There’s an edge to Bryden’s music, even in its quietest moments, which sets her aside from such peers. And while at times her songs can wash over the listener – Downtown Lullaby, for example, is more lullaby than Downtown in a powerful Petula Clark sense – she frequently finds contrast enough to leave a notable impression. Even though some of her big ballads, like Even When a Heart Breaks, creep in and fade away again rather than crash on the rocks Mariah Carey-style.

Bryden’s at her best when she steps out of the Daniel Lanois-influenced soundscapes (sometimes she sounds like U2 with its edges sanded off) and into a more varied pop music zone. So the listener will have more fun skipping the mini epics for the lighter moments – the zippy Portrait, which sounds like Eurythmics gone country; or the Jolene-ish rockabilly lope of Mercy on Me.

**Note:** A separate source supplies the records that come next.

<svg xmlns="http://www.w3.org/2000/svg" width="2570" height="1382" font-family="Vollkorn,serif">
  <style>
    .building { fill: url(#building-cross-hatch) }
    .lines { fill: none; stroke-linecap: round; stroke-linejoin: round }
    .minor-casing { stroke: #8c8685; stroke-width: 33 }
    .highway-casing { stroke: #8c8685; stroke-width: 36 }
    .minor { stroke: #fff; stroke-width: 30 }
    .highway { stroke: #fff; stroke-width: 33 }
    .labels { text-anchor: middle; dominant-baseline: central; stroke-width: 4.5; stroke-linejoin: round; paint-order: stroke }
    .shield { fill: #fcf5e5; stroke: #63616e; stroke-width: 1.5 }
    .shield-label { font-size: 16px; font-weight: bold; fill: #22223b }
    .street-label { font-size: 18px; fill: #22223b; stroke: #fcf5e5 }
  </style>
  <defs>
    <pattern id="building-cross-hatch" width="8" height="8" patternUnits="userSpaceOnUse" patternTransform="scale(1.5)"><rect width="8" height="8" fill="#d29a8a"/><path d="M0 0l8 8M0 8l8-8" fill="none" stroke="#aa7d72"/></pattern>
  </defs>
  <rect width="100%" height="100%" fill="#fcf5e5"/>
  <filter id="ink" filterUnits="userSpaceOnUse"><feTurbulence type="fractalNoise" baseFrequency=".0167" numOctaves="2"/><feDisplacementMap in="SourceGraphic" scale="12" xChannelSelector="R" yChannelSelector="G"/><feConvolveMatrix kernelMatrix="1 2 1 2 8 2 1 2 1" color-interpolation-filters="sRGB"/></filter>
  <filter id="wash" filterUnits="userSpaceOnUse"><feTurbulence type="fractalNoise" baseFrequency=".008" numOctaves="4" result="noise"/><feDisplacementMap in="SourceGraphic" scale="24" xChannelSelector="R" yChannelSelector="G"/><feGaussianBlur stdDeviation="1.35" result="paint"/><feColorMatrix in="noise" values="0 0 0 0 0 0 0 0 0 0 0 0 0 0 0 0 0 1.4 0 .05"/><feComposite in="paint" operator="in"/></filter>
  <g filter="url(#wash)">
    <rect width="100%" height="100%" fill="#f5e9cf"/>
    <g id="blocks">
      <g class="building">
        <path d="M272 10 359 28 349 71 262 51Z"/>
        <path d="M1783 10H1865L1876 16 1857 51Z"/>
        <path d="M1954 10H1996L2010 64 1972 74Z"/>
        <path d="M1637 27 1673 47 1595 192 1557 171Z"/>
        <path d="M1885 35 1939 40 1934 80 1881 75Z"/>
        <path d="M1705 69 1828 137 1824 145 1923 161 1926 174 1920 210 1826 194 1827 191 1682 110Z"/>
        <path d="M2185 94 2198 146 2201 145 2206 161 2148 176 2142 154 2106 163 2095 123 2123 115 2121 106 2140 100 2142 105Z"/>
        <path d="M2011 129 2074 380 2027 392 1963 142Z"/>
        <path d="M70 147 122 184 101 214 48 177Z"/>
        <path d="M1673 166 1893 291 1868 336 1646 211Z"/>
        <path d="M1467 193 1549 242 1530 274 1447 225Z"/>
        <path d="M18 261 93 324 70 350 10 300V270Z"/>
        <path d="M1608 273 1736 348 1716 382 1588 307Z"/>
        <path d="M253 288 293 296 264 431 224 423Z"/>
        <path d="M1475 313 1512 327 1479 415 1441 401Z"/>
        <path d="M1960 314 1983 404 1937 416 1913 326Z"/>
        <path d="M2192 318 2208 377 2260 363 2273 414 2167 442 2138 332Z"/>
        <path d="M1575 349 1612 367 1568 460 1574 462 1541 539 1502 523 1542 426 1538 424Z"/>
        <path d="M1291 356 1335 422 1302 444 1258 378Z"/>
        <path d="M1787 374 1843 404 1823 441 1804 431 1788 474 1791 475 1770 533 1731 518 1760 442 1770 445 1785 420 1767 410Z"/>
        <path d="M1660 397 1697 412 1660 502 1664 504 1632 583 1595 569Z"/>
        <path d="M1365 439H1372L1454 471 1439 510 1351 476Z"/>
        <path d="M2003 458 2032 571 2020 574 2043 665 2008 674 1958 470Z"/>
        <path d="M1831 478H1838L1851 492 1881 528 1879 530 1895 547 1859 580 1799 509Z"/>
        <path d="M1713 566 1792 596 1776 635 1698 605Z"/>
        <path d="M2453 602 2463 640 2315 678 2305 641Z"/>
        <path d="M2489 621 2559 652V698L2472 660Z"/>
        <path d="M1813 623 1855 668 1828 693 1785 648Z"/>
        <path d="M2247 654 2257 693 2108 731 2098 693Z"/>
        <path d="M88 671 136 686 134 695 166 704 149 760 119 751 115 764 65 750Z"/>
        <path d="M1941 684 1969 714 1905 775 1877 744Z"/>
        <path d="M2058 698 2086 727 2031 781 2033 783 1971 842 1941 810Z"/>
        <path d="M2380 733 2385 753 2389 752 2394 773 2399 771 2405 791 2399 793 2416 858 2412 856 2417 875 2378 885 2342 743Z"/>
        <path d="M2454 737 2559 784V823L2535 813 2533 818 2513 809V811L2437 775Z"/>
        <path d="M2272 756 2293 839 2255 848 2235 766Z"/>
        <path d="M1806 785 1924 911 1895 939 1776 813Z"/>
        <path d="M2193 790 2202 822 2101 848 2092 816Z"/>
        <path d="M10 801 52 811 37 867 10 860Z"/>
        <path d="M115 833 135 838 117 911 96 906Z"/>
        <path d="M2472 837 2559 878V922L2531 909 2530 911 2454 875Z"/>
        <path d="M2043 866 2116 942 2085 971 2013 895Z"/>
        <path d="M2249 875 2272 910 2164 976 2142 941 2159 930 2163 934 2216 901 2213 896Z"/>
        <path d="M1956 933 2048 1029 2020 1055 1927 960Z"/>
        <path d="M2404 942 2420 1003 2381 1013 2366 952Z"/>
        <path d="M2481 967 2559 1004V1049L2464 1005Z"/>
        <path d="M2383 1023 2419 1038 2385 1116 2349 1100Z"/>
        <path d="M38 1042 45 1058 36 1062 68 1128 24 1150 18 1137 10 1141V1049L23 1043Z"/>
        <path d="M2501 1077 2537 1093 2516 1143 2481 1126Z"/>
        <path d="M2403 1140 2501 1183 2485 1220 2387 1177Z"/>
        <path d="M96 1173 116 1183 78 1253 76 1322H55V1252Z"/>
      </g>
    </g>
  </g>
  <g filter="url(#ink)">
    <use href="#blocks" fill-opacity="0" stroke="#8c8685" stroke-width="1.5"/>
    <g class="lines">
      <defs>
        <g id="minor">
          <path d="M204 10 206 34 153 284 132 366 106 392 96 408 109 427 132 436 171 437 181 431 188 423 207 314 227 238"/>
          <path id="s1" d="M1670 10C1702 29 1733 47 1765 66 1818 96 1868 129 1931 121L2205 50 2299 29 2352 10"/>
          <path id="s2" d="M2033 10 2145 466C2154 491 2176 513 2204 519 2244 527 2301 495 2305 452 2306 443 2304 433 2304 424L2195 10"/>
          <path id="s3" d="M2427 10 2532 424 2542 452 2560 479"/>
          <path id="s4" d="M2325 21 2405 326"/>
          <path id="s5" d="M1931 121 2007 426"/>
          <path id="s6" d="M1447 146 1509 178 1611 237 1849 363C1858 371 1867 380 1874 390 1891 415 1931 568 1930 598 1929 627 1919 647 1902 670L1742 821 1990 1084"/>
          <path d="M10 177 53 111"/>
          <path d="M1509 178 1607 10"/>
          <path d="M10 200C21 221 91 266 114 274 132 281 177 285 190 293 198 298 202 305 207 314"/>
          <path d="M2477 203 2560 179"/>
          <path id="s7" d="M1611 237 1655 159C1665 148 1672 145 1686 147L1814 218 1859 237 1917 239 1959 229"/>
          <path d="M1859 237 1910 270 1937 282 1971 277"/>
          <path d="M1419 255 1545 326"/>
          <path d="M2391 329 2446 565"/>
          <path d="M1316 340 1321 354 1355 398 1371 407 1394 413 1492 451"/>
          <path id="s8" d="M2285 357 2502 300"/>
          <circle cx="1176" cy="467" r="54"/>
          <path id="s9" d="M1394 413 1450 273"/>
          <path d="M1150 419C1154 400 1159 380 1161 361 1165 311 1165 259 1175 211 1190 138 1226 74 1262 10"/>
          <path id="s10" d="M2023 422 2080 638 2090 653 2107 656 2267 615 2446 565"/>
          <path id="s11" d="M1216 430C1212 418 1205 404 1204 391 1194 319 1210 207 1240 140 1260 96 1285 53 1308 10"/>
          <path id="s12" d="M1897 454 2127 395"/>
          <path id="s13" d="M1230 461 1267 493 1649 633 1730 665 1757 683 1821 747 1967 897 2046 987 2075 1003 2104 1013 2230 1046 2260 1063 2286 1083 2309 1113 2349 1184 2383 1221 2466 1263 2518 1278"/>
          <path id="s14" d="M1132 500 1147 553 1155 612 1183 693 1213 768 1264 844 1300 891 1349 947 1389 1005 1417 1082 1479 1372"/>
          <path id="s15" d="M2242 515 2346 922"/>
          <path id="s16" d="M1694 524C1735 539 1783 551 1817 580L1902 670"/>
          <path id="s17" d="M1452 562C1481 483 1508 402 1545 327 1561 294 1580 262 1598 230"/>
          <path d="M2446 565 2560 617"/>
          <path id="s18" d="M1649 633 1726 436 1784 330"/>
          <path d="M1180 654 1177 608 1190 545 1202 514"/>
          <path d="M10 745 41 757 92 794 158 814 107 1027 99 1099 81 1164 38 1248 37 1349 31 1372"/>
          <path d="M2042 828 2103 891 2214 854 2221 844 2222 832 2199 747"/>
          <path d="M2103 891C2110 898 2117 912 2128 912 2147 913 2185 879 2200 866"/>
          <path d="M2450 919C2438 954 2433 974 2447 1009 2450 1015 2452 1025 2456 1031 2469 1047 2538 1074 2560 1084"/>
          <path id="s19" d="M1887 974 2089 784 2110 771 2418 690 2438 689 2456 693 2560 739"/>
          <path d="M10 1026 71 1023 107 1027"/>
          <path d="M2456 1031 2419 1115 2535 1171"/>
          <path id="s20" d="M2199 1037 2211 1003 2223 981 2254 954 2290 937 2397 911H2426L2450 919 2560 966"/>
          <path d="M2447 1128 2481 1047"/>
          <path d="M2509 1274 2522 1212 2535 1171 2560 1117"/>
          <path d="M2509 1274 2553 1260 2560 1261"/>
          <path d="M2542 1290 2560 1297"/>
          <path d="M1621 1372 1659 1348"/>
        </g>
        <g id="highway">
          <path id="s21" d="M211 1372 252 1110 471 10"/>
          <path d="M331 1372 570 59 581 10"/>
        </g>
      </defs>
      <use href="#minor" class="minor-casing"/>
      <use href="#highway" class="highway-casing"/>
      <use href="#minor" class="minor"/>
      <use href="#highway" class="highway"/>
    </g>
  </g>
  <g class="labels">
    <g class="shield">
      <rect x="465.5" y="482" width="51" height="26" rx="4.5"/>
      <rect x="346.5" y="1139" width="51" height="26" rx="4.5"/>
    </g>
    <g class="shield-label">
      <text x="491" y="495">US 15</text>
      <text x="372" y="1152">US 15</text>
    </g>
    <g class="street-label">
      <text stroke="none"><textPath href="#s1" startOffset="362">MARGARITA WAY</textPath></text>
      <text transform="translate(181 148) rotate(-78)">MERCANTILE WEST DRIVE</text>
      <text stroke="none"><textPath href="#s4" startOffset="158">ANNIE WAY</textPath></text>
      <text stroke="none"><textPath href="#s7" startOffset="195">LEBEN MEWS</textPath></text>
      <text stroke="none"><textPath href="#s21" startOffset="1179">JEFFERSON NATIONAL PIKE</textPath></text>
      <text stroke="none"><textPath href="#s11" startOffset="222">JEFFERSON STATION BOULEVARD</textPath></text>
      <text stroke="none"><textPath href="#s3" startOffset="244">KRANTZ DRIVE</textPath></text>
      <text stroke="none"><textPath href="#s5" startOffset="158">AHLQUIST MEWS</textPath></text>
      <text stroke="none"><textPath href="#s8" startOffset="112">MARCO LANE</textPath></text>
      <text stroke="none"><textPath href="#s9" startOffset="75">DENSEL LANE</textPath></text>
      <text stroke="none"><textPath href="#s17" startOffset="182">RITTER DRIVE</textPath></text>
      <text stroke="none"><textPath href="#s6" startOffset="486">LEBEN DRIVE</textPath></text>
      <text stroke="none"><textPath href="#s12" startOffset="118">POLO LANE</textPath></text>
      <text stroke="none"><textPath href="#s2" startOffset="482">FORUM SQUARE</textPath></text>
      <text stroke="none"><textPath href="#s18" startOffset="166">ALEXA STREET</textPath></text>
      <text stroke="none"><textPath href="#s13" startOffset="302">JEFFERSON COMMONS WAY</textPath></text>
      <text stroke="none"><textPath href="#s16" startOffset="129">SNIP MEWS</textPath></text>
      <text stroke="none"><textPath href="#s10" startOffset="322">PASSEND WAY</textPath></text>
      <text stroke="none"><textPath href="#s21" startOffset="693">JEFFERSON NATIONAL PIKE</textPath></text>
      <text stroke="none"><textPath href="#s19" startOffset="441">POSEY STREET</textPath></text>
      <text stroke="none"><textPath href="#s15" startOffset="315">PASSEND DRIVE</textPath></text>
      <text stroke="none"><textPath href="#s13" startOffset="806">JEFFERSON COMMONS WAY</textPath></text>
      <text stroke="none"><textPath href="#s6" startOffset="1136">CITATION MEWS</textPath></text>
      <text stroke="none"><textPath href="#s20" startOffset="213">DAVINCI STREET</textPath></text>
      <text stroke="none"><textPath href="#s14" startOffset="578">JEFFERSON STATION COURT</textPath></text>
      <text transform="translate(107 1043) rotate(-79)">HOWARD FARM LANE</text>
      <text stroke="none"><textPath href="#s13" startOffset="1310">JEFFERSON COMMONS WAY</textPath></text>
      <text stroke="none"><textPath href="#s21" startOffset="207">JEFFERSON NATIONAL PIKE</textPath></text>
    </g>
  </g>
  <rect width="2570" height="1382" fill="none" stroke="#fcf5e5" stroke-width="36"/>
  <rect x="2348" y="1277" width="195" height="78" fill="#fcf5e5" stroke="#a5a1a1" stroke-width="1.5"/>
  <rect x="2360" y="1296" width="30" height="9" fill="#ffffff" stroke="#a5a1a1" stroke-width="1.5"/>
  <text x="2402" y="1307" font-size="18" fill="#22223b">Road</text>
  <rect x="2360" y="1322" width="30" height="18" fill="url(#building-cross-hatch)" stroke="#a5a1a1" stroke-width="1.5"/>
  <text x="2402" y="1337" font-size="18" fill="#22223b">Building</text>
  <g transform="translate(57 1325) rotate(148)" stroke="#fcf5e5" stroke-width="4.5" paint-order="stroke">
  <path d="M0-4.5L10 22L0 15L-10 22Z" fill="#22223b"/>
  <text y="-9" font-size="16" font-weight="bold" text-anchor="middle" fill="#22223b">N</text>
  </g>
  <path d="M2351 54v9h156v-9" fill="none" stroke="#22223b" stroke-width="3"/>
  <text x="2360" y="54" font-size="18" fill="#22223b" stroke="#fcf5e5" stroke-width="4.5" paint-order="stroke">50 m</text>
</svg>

The slow tunes do work on more than one occasion – Dusty Springfield is channelled into a rock vibe on both Fingerprints and Couldn’t Love You More, while there’s Annie Lennox-style drama on the title track (inspired by Bryden’s father telling her that she was the kind of person who’d shake the tree rather than wait for the fruit to fall).

The closing track, Someday, nods to Sandy Denny’s Who Knows Where the Time Goes. The late singer’s style, and those of the aforementioned comparisons, are in Bryden’s music, but finely assimilated rather than lazily copied. There’s lyrical sharpness too, especially in the break-up tones of Buildings and Treetops’ big pop, and later in Portrait’s observation that the lines around her eyes contain everyone she knows.

In the end, Shake the Tree is a good album rather than a great one, but there are many moments worthy of investigation. So investigate.